Allegiant operated more than 50% of its overall Q2 schedule—more than any other US carrier—and load factors averaged around 50% during the period, indicating substantial improvement off April’s lows. The airline’s 6% share of total domestic passengers carried during the three-month period was triple the 2% it normally captures, which Allegiant CEO Maurice Gallagher called “an astonishing result.”
“Our model was built around flexing capacity up and down to meet differing seasonal demand levels,” Gallagher said. “This quarter proved to be the ultimate test of the model, and I believe our second quarter results highlight its inherent strength.”
Nevertheless, the carrier is still affected by the significant demand drop in US air travel: Allegiant will furlough 275 pilots in October.
The leisure carrier notified pilots of the furloughs following a breakdown in negotiations with the International Brotherhood of Teamsters union over a proposal to reduce labor costs. The airline’s highly-seasonal schedule normally drops off by half between July and September, and with softening forward bookings due to rising COVID-19 cases across the US, management is bracing for an especially weak off-peak season this fall.
The 275 pilot furloughs will come in addition to 220 corporate and support employees that have either already been let go or face furloughs on October 1, in line with job protection provisions included in the CARES Act. Management says driving down labor costs will be key to its goal of achieving breakeven cash burn by year end.
“Our focus continues to be on driving down labor costs and improving productivity—doing more with less employees in all aspects of the organization,” Allegiant chief operating officer Scott Sheldon said on the travel company’s Q2 earnings call July 30.
Allegiant accelerated retirement of seven A320ceos due to the demand slowdown, with five expected to exit by year end. The company expects to end the year with 93 aircraft in its all-A320 fleet, compared to 91 jets at the start of 2020, with the retirements offset by new acquisitions, including five used A320s in the year’s second half. Management has repeatedly talked about buying up used jets at attractive prices as a result of the pandemic-induced downturn.

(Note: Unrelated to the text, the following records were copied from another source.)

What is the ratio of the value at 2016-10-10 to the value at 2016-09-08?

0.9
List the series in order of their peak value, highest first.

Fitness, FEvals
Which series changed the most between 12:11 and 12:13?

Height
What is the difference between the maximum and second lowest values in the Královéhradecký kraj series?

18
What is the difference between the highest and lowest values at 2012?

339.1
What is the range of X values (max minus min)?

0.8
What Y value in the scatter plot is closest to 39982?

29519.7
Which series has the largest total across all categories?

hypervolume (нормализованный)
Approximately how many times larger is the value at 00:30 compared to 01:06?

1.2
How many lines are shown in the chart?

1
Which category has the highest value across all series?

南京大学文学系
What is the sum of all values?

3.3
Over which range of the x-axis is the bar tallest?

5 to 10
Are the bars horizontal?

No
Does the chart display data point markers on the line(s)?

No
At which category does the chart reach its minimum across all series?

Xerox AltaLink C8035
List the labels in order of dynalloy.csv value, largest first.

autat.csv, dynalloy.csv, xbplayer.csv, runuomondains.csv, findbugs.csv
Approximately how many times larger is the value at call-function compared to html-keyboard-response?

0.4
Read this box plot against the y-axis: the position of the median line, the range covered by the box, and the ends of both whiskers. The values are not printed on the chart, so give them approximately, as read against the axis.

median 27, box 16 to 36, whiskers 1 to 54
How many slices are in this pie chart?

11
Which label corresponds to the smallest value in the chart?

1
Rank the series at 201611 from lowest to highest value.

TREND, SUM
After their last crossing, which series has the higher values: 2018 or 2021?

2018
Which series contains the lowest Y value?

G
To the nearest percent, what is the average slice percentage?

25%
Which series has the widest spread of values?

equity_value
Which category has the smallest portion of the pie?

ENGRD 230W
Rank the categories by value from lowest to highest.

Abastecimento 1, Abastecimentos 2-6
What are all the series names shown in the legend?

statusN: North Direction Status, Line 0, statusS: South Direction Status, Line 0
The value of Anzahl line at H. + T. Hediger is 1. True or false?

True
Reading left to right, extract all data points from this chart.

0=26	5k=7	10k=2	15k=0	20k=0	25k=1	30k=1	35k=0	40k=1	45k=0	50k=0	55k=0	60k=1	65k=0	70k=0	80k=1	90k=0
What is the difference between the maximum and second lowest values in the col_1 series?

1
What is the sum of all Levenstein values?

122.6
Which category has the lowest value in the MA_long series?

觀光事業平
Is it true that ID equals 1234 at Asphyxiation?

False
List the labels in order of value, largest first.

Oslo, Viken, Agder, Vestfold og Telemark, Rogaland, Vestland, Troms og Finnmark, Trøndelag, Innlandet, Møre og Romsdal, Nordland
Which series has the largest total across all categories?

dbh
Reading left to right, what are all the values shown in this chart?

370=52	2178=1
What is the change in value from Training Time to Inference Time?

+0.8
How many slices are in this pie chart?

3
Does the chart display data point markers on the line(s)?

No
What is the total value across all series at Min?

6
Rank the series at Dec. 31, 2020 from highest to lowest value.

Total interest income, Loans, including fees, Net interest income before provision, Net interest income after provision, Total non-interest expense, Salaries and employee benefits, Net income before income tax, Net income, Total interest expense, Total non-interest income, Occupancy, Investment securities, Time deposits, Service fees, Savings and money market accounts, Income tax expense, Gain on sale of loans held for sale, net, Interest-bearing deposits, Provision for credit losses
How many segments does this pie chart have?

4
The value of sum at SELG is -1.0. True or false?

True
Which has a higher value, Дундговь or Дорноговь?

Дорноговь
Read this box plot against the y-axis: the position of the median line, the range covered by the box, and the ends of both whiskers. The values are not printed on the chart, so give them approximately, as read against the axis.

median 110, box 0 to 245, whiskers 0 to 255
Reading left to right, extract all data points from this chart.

“Should we see improvements in passenger demand, our fleet planning team has identified several aircraft in the used market that would be a good fit for our fleet moving forward,” Allegiant CFO Greg Anderson said.
Allegiant’s Q2 daily cash burn averaged $900,000, and management expects that amount to tick up to $1 million in Q3 due to the weakened outlook. Total liquidity stood at $631 million as of June 30, and the company has the option to accept a loan from the Treasury Department worth up to $276 million.